> _EXERCISE PROMPT_
Write out the lines of the listing below verbatim, from the line containing "family: Moraceae" through the line containing "genus: Allium", and nothing more.

++++ DATA SHOWN ++++

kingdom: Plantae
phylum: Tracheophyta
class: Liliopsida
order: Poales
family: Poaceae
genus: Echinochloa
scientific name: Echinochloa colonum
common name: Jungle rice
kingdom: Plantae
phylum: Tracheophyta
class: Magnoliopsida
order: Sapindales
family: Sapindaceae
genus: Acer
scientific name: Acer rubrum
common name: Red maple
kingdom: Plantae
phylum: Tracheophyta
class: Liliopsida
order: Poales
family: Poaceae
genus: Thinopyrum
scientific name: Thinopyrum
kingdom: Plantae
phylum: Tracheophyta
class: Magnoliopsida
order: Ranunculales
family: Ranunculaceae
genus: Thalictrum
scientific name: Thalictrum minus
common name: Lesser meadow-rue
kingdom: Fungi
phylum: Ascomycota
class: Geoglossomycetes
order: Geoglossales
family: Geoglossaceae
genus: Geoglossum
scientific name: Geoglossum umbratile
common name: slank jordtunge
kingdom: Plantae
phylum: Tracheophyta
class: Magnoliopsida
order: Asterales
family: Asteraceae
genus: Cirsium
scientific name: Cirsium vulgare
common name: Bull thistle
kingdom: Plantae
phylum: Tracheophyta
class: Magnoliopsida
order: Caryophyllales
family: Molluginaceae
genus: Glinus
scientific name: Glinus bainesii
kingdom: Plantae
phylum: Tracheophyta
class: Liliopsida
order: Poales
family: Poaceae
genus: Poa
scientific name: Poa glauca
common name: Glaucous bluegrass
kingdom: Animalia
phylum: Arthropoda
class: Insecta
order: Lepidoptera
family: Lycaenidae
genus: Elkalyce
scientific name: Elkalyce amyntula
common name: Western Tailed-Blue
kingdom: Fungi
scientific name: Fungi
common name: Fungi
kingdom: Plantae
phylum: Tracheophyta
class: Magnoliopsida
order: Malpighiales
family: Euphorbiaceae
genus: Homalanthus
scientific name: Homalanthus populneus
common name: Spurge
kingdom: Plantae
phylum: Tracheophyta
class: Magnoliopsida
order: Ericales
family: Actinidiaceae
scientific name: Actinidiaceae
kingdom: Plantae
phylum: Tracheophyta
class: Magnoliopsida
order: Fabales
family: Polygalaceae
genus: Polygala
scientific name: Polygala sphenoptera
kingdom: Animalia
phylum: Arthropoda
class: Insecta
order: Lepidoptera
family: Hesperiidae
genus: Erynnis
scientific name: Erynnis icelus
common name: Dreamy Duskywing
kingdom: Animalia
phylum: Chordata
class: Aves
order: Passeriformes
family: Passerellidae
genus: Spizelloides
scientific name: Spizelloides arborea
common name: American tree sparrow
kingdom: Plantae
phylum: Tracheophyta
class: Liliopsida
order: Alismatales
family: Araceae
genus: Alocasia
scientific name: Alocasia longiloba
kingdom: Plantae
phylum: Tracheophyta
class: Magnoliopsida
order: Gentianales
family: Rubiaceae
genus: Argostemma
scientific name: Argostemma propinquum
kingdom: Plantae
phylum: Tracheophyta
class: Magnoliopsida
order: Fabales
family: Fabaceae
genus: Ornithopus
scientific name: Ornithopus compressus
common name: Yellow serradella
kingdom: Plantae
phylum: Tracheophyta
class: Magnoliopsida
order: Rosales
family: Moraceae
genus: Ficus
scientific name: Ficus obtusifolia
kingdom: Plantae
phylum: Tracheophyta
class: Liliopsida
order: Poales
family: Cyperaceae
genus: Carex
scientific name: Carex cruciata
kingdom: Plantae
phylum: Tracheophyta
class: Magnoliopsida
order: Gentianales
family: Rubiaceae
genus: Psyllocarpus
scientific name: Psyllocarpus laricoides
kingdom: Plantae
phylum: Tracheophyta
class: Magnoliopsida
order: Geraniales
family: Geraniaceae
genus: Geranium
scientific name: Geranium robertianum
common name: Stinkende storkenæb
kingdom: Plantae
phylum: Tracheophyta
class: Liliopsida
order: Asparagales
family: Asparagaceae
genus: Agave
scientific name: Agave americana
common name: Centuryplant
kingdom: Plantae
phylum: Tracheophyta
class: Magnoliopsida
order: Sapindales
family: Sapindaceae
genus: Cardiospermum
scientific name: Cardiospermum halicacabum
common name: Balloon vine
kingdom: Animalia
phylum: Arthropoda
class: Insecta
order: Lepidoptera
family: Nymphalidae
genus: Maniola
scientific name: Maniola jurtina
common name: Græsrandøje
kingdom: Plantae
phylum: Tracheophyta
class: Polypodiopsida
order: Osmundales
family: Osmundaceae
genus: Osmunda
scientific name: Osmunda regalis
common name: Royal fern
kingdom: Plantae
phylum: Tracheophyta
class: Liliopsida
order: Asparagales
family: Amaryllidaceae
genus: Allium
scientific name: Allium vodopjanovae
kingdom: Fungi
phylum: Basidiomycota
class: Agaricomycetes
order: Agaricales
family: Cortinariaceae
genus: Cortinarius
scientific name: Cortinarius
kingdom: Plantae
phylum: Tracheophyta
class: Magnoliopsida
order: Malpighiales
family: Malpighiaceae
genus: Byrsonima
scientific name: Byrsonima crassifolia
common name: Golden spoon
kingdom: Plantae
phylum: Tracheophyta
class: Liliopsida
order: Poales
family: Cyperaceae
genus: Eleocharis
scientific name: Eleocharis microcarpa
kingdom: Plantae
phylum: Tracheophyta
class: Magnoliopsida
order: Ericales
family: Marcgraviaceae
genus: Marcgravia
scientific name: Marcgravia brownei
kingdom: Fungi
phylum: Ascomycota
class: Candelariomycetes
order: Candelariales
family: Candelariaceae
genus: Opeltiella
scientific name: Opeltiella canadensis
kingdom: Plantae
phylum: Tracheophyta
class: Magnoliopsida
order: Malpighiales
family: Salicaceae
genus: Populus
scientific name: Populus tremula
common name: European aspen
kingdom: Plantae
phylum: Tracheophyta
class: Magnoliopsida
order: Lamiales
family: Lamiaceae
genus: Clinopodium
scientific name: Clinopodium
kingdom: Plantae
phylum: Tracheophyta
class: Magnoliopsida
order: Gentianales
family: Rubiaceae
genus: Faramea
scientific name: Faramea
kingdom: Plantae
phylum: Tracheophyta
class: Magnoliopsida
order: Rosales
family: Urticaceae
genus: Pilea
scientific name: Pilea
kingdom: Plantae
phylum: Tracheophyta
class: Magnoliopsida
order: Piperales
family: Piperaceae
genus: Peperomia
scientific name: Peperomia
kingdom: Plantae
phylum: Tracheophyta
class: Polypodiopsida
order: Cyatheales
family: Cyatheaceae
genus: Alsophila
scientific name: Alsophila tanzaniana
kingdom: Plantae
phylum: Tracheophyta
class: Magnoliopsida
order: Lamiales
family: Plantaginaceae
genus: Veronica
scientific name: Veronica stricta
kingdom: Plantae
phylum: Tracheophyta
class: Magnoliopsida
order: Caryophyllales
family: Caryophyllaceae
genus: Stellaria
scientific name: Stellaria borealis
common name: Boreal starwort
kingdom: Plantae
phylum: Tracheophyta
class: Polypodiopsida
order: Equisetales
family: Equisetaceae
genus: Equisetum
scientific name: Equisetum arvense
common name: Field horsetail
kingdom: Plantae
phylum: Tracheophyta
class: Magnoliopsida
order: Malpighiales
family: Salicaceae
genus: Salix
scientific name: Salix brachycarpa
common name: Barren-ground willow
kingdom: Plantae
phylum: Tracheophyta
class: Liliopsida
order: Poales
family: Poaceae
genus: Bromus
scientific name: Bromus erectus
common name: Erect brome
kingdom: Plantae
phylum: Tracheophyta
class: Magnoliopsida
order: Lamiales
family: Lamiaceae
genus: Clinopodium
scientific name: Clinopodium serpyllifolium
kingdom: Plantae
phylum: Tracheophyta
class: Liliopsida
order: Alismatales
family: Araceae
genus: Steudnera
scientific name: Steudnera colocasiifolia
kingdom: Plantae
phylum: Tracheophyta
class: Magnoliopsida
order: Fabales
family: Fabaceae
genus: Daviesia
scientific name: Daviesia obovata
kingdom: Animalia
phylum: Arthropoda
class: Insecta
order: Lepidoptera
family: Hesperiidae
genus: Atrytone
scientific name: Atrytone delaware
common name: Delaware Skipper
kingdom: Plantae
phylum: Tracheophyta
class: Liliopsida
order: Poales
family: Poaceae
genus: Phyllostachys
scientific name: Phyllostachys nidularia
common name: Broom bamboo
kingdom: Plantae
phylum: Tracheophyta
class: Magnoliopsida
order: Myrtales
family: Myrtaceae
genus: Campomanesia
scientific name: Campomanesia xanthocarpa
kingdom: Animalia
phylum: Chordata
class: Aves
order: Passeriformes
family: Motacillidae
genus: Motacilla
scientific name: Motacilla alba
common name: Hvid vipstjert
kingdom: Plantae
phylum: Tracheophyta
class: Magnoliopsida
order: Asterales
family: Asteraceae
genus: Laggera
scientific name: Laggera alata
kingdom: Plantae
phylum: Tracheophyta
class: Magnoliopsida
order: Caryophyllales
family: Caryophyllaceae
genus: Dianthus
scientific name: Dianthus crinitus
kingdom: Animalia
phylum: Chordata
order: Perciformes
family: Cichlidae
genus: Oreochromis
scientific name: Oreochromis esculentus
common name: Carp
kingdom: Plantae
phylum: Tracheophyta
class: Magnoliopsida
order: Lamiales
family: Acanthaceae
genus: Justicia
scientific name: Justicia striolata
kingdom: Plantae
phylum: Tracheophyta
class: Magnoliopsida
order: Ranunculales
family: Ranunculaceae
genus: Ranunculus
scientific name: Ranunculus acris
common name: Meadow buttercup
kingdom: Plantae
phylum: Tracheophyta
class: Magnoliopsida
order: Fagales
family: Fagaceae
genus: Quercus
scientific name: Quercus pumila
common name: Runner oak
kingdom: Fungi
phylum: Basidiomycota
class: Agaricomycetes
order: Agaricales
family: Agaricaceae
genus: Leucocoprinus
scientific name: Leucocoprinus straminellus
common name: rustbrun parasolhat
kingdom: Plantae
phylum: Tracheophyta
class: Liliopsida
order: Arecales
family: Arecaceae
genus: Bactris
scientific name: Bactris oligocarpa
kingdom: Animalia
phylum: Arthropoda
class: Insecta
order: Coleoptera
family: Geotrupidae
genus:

++++

> _OUTPUT FOR THIS EXERCISE_
family: Moraceae
genus: Ficus
scientific name: Ficus obtusifolia
kingdom: Plantae
phylum: Tracheophyta
class: Liliopsida
order: Poales
family: Cyperaceae
genus: Carex
scientific name: Carex cruciata
kingdom: Plantae
phylum: Tracheophyta
class: Magnoliopsida
order: Gentianales
family: Rubiaceae
genus: Psyllocarpus
scientific name: Psyllocarpus laricoides
kingdom: Plantae
phylum: Tracheophyta
class: Magnoliopsida
order: Geraniales
family: Geraniaceae
genus: Geranium
scientific name: Geranium robertianum
common name: Stinkende storkenæb
kingdom: Plantae
phylum: Tracheophyta
class: Liliopsida
order: Asparagales
family: Asparagaceae
genus: Agave
scientific name: Agave americana
common name: Centuryplant
kingdom: Plantae
phylum: Tracheophyta
class: Magnoliopsida
order: Sapindales
family: Sapindaceae
genus: Cardiospermum
scientific name: Cardiospermum halicacabum
common name: Balloon vine
kingdom: Animalia
phylum: Arthropoda
class: Insecta
order: Lepidoptera
family: Nymphalidae
genus: Maniola
scientific name: Maniola jurtina
common name: Græsrandøje
kingdom: Plantae
phylum: Tracheophyta
class: Polypodiopsida
order: Osmundales
family: Osmundaceae
genus: Osmunda
scientific name: Osmunda regalis
common name: Royal fern
kingdom: Plantae
phylum: Tracheophyta
class: Liliopsida
order: Asparagales
family: Amaryllidaceae
genus: Allium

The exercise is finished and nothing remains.